*Required action*
Please reproduce the data word for word, starting at its first line and stopping after the line that contains "(Frida Klockmann)".

Collected data
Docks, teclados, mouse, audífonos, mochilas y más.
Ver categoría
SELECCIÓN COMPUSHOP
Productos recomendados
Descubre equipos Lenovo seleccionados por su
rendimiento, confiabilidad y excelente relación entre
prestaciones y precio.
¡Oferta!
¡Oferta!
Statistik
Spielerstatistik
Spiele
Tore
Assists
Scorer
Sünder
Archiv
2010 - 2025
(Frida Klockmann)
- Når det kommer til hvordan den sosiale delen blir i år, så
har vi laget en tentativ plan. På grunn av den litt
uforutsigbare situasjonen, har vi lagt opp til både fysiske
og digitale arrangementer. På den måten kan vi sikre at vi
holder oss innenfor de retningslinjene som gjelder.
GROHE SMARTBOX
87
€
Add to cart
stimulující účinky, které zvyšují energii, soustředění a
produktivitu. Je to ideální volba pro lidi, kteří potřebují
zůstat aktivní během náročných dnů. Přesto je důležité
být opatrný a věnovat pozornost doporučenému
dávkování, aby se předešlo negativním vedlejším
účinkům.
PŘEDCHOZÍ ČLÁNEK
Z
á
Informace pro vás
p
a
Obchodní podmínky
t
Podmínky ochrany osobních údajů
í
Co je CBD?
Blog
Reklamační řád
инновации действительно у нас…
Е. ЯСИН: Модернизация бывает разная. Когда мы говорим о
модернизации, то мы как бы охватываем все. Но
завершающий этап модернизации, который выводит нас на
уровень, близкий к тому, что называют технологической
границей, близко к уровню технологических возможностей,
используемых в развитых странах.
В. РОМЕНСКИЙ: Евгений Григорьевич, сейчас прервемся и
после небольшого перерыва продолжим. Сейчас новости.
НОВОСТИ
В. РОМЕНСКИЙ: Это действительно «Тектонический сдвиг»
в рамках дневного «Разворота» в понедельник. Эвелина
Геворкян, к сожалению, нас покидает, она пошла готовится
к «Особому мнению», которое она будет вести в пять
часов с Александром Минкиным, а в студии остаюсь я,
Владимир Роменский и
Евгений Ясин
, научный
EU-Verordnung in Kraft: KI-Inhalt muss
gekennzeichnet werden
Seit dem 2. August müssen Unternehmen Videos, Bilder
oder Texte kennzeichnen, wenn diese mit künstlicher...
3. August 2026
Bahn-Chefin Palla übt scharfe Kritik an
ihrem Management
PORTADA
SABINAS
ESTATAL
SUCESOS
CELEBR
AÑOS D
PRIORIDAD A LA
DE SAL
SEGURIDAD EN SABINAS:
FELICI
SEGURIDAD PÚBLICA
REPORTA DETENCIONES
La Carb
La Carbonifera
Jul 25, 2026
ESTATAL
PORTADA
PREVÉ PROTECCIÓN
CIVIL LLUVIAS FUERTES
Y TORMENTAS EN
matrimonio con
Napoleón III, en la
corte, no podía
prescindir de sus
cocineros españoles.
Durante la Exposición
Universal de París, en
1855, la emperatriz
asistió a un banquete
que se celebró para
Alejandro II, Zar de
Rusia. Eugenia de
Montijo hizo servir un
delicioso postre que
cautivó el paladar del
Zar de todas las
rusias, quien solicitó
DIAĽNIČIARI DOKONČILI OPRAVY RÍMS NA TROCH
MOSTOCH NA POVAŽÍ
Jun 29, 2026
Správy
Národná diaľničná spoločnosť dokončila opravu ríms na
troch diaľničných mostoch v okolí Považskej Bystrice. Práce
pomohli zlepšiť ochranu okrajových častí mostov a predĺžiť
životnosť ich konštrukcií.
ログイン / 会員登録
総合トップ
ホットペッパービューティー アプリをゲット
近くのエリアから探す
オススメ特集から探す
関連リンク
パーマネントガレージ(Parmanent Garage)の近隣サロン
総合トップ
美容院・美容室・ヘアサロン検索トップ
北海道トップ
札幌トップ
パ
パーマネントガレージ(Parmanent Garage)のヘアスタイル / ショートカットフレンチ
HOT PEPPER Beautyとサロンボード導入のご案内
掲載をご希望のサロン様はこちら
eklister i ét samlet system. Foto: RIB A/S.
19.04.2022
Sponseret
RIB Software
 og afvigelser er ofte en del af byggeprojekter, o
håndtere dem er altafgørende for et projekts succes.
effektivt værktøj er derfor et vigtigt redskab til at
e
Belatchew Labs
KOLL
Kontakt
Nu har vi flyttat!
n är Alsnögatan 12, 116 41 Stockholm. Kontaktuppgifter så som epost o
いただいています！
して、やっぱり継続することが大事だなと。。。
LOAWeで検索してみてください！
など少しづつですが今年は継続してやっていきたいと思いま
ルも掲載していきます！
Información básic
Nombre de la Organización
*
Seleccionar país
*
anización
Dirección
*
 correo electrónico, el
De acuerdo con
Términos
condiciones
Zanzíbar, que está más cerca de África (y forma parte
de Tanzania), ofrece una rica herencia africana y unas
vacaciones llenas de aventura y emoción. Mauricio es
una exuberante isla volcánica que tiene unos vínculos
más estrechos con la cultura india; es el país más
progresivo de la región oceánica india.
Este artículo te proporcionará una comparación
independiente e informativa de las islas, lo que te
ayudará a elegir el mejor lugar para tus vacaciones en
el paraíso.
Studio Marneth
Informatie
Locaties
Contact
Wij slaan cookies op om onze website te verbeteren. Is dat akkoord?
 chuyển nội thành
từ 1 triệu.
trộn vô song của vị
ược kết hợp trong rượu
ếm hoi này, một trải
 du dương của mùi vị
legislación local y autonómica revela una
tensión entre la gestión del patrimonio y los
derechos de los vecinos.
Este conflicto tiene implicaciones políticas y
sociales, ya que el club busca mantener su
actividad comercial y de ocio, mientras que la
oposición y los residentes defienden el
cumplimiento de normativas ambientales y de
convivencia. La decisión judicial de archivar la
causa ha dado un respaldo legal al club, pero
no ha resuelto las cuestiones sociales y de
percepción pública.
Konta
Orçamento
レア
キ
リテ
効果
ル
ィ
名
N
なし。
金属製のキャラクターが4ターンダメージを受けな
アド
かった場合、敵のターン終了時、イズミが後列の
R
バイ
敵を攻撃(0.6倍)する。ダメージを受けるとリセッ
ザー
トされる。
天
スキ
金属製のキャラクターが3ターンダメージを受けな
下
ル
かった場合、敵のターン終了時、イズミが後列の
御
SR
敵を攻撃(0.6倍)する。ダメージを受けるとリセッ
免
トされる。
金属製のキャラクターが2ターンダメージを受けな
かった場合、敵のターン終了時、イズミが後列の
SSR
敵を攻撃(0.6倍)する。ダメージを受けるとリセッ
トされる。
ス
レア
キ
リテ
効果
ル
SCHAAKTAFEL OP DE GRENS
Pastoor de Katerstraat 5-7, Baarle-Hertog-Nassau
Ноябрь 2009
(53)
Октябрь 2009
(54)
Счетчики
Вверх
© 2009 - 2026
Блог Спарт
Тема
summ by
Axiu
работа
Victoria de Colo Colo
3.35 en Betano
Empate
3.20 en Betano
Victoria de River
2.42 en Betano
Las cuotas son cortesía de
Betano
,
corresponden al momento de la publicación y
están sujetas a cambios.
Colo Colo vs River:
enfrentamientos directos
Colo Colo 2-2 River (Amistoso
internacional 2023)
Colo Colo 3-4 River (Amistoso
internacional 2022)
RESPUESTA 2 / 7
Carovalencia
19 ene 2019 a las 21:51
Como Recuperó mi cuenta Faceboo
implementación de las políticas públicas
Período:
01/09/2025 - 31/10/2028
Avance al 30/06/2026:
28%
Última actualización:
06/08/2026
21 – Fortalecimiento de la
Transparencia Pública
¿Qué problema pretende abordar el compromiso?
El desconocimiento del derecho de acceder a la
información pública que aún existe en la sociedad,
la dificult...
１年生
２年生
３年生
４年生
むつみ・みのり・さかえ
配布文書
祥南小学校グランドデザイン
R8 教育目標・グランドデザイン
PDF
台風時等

*Answer section*
Docks, teclados, mouse, audífonos, mochilas y más.
Ver categoría
SELECCIÓN COMPUSHOP
Productos recomendados
Descubre equipos Lenovo seleccionados por su
rendimiento, confiabilidad y excelente relación entre
prestaciones y precio.
¡Oferta!
¡Oferta!
Statistik
Spielerstatistik
Spiele
Tore
Assists
Scorer
Sünder
Archiv
2010 - 2025
(Frida Klockmann)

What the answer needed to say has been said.